“It’s a real social change. For years, I’ve sympathized with my American colleagues, who have to cleanse creationism from their student’s minds in the first few biology lectures. It’s not a problem we’ve faced in Britain until now.”
— Professor Steve Jones,
University College London
— I (Bill Nye) say to the grown-ups, if you want to deny evolution and live in your world, that’s completely inconsistent with the world we observe, that’s fine. But don’t make your kids do it. Because we need them. ... We need engineers that can build stuff and solve problems,” he said.
“He is right.”
— Our Views, The Advocate
In the first quotation Professor Jones laments the declining number students who believe in evolution in the United Kingdom. In the second quote, The Advocate states its opinion that “flirtations with evolution-deniers, including Gov. Bobby Jindal’s 2008 law on “alternatives” in science education, are a self-inflicted intellectual wound.”
Accordingly, it appears children must be saved from their evolution-denying parents.
Apparently a belief in evolution is necessary to be a real problem-solving engineer. No studies, data or evidence are presented to substantiate that absurd claim. In the absence of relevant facts, a heartfelt “He is right,” from The Advocate’s scientism-oriented editorial staff will have to suffice.
As an electrical engineer with more than 30 years experience, I’ve had the privilege to work with engineers of many disciplines in the United States, UK, Europe and Asia.
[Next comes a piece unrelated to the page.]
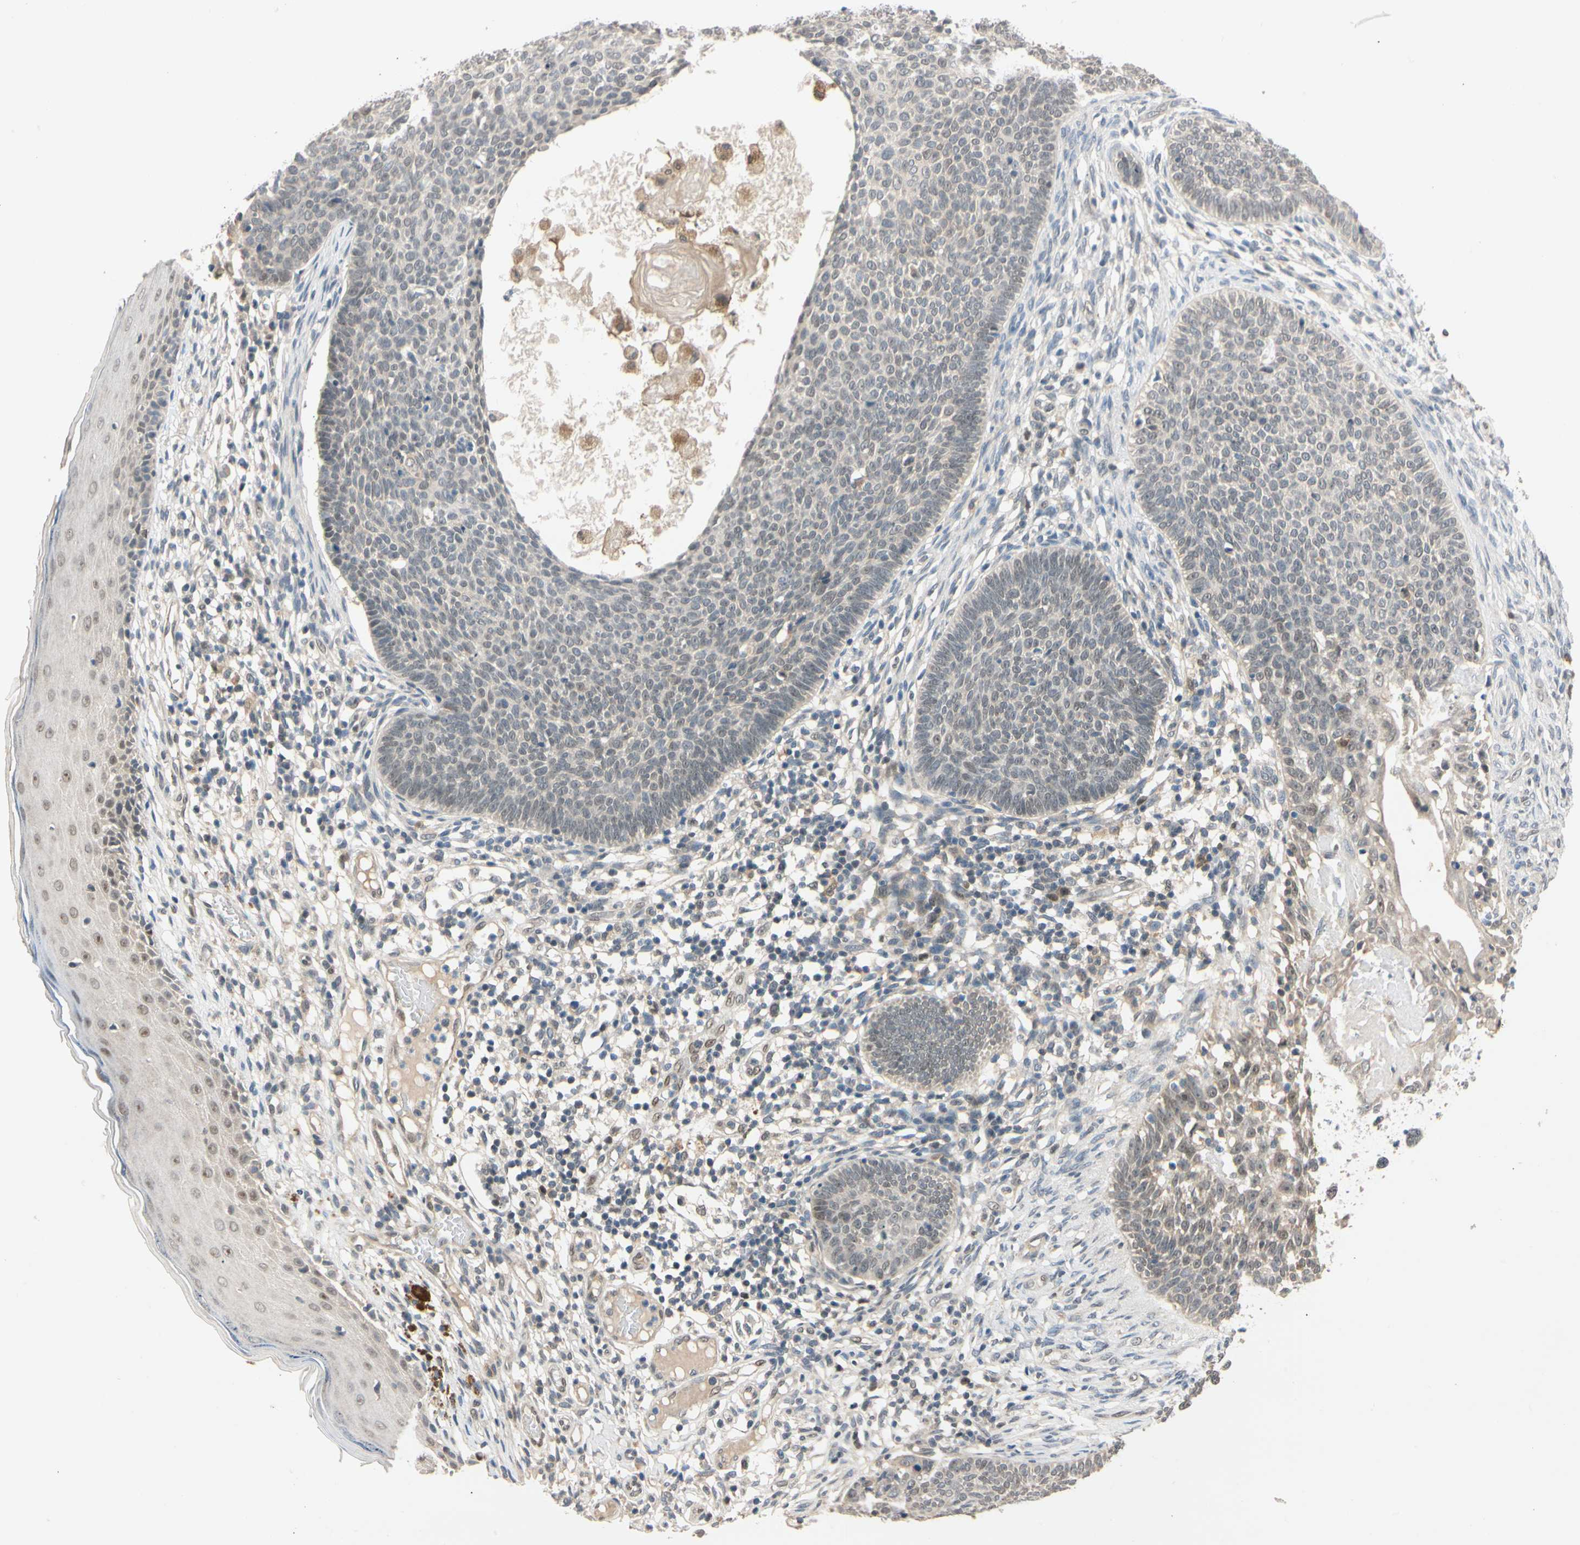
{"staining": {"intensity": "weak", "quantity": "25%-75%", "location": "cytoplasmic/membranous,nuclear"}, "tissue": "skin cancer", "cell_type": "Tumor cells", "image_type": "cancer", "snomed": [{"axis": "morphology", "description": "Normal tissue, NOS"}, {"axis": "morphology", "description": "Basal cell carcinoma"}, {"axis": "topography", "description": "Skin"}], "caption": "Protein expression analysis of basal cell carcinoma (skin) shows weak cytoplasmic/membranous and nuclear expression in approximately 25%-75% of tumor cells.", "gene": "RIOX2", "patient": {"sex": "male", "age": 87}}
The Advocate will be disappointed to learn that evolution is a rare workplace discussion topic. When it is discussed, it is typically in the context of the politics of high school education, rather than problem-solving.
The Advocate will be further saddened to know that college core engineering curriculums generally ignore training on evolution. It simply doesn’t contribute to the detailed design and engineering effort that is necessary to “build stuff.”
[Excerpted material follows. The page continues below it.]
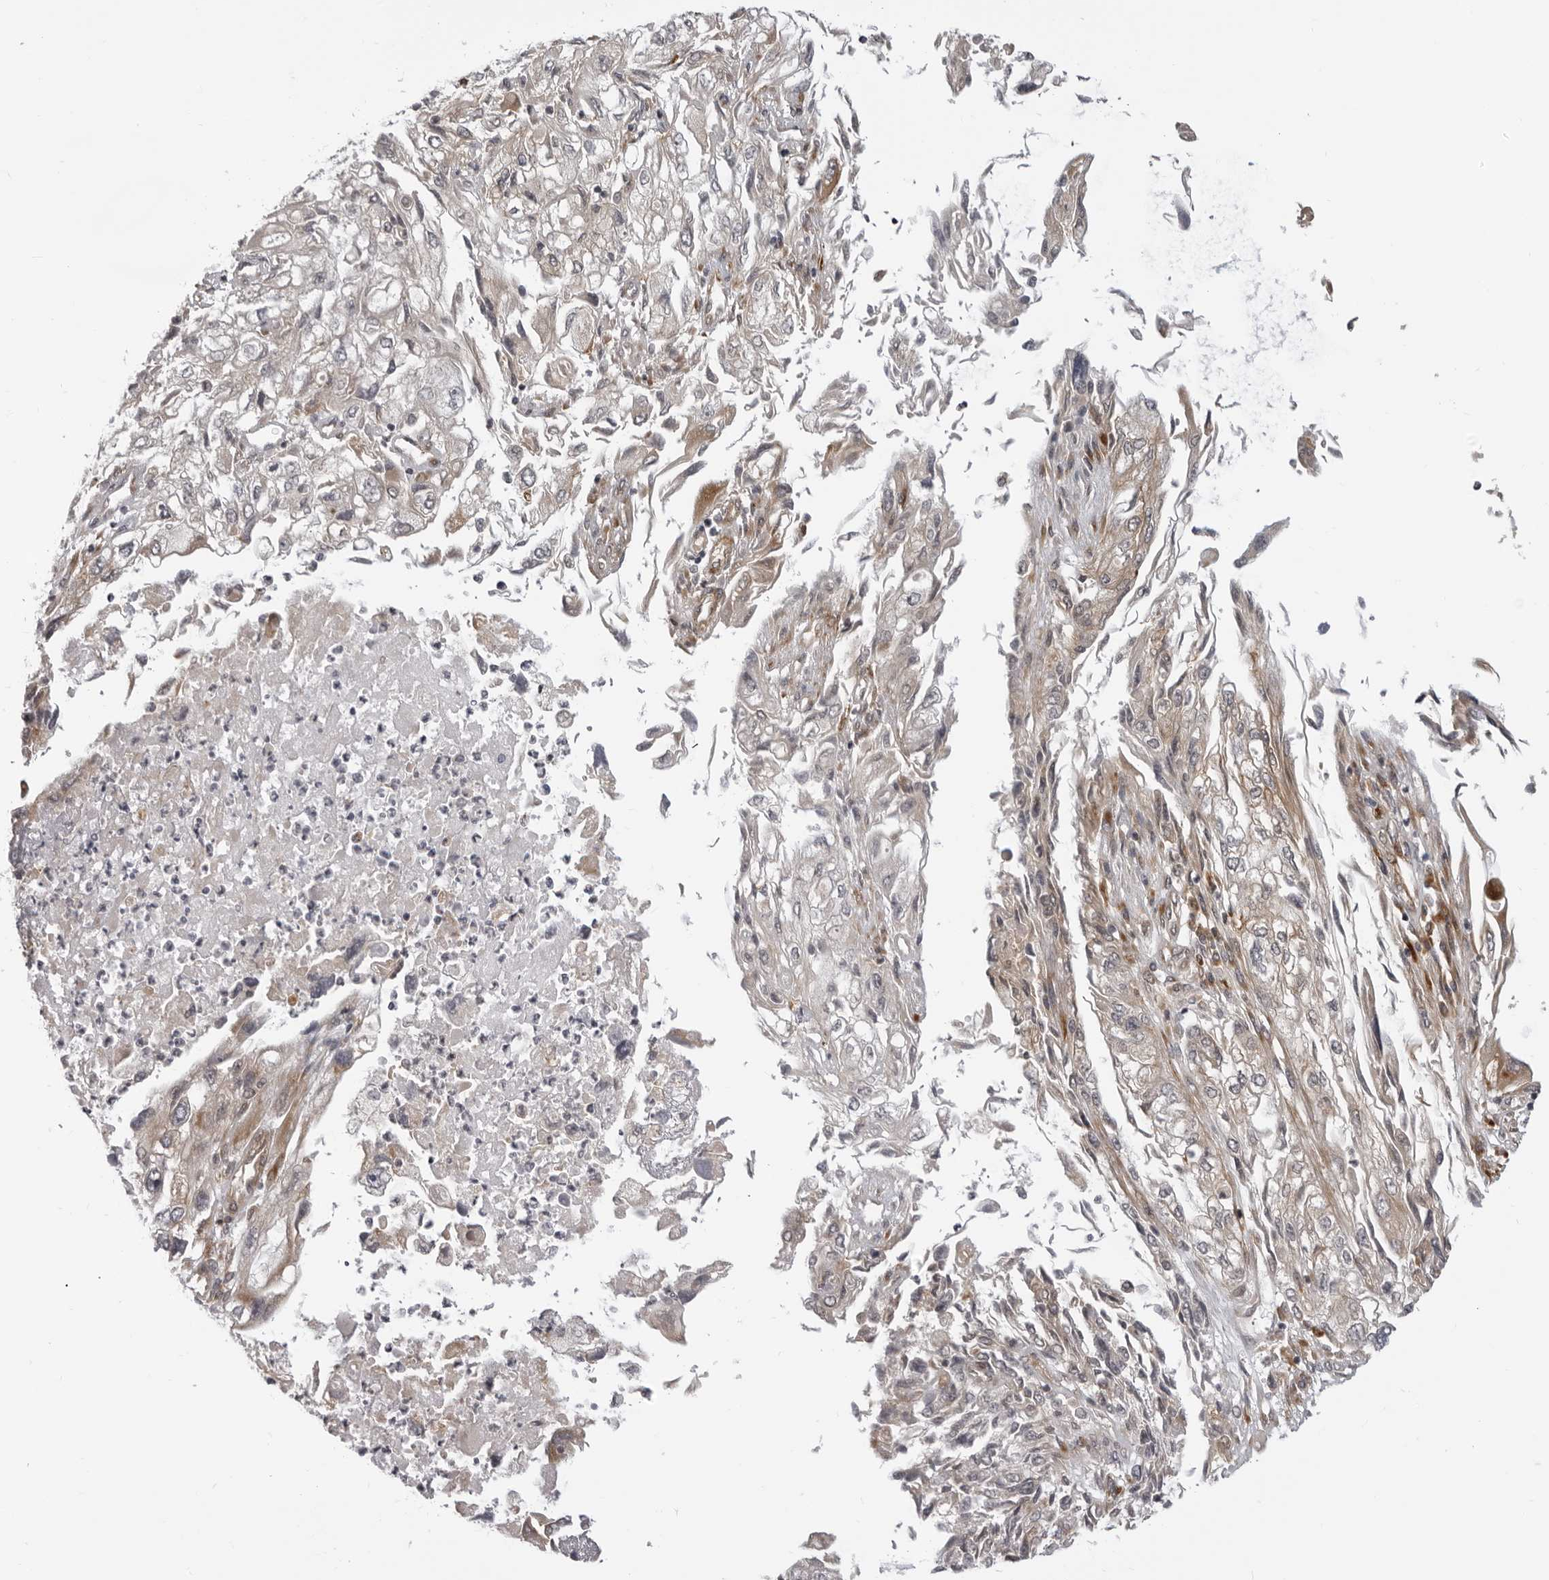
{"staining": {"intensity": "weak", "quantity": "25%-75%", "location": "cytoplasmic/membranous"}, "tissue": "endometrial cancer", "cell_type": "Tumor cells", "image_type": "cancer", "snomed": [{"axis": "morphology", "description": "Adenocarcinoma, NOS"}, {"axis": "topography", "description": "Endometrium"}], "caption": "DAB (3,3'-diaminobenzidine) immunohistochemical staining of human endometrial cancer (adenocarcinoma) displays weak cytoplasmic/membranous protein positivity in approximately 25%-75% of tumor cells.", "gene": "SRGAP2", "patient": {"sex": "female", "age": 49}}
Though he disagreed with them, Charles Darwin wrote, “Authors of the highest eminence seem to be fully satisfied with the view that each species has been independently created.” In contrast The Advocate labels, denigrates and disrespects those who dare to question evolution.
I was in England when Professor Michael Reiss, director of education for Britain’s oldest and most-respected scientific institution, the Royal Society, suggested the teaching of creation along with evolution. Reiss is a devout evolutionist and thought that this comparative approach would demonstrate the superiority of evolution as an explanation of origins. Sadly, Reiss violated a fundamental tenet of evolution, i.e., thou shalt have no theories besides me. He should have known better. A survival of the fittest theology knows no mercy and no forgiveness. Reiss was removed from office.
Intolerance, like that shown by The Advocate, is alive and flourishing.